DORI MONSON

Portland food truck threatened for selling lunch to ICE employees

Aug 2, 2018, 6:00 AM

food truck...

In this June 25, 2018, file photo, an unidentified man holds a sign behind a makeshift wall at a protest camp on property outside the U.S. Immigration and Customs Enforcement office in Portland, Ore. (AP Photo/Don Ryan, file)

(AP Photo/Don Ryan, file)

Scott and Julie Hakes never expected that just doing their jobs — running the Happy Camper food cart, all proceeds from which benefit their non-profit, Operation off the Grid — would result in their daughter being threatened with physical harm.

The family sold burgers, foot-long hot dogs, and prime rib to anyone and everyone — including the employees who worked in the Portland Immigration and Customs Enforcement headquarters across the street.

This act of conducting business did not sit well with the people who set up a protest camp right outside ICE headquarters, standing against the forced separation of illegal immigrant families.

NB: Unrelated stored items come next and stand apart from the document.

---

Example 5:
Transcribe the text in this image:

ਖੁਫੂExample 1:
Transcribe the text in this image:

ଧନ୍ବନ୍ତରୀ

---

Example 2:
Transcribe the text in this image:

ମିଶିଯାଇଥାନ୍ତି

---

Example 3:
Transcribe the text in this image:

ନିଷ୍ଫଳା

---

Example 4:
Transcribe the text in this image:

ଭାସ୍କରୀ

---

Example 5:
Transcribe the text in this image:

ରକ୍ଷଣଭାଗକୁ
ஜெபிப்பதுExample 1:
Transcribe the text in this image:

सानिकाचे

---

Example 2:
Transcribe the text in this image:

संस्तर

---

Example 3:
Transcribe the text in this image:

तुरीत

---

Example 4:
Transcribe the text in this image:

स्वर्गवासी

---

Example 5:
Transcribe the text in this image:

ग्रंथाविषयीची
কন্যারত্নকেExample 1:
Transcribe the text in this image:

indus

“Serving anybody that walked out of the ICE building was not acceptable to the individuals that were camping out across the street,” Scott Hakes said. “That tended to flare some tempers, and it was directed at us.”

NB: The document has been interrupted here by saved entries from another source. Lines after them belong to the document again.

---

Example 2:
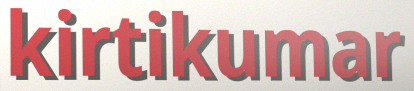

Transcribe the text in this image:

kirtikumar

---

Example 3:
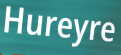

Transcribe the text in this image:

Hureyre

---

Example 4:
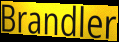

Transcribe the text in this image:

Brandler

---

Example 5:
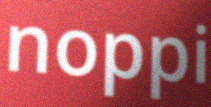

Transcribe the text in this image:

noppi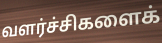
வளர்ச்சிகளைக்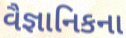
વૈજ્ઞાનિકના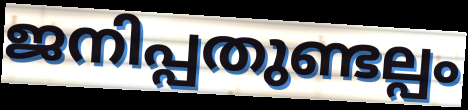
ജനിപ്പതുണ്ടല്പം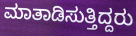
ಮಾತಾಡಿಸುತ್ತಿದ್ದರು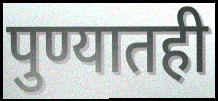
पुण्यातही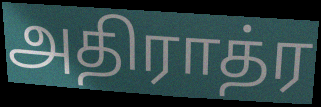
அதிராத்ர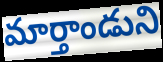
మార్తాండుని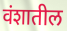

Just because he and his family sold food to ICE employees, they were assumed to be supporters of the federal immigration policy. Hakes said that the attitude of the protesters was, “If you’re going to feed them, you’re on our hit list … You are supporting ripping babies out of parents’ hands and putting them in cages.”

Protesters — many of whom were just 18 or 20 years old, Hakes said — hung pink baby shoes around the Happy Camper food truck to represent the babies being separated from their parents, and held candlelight vigils at the food truck’s picnic benches. Hakes described the protesters as “acting like they are possessed” and “out of their minds.”

Despite the “violent and verbal threats” that Happy Camper received, Hakes said that the Portland Police Department “wasn’t going to be there for us.”

“It was like the Wild West down there, seriously,” he said. “They could do anything they wanted, literally, because the PPD was told to stand down.”

The scariest point came, however, when the protesters threatened to hurt the Hakes’ daughter.

“It got to the point where my daughter was afraid to go down and open the cart day after day,” he said.

To protect the family before the situation got worse, the Hakes made the decision to shut down the Happy Camper food truck.

The family have spent their entire lives in Portland and loved the city before now, but are now considering leaving their longtime home to find somewhere with people who Hakes said are “more level-headed.”

“The way that Portland has become today is not what we grew up loving,” Hakes said.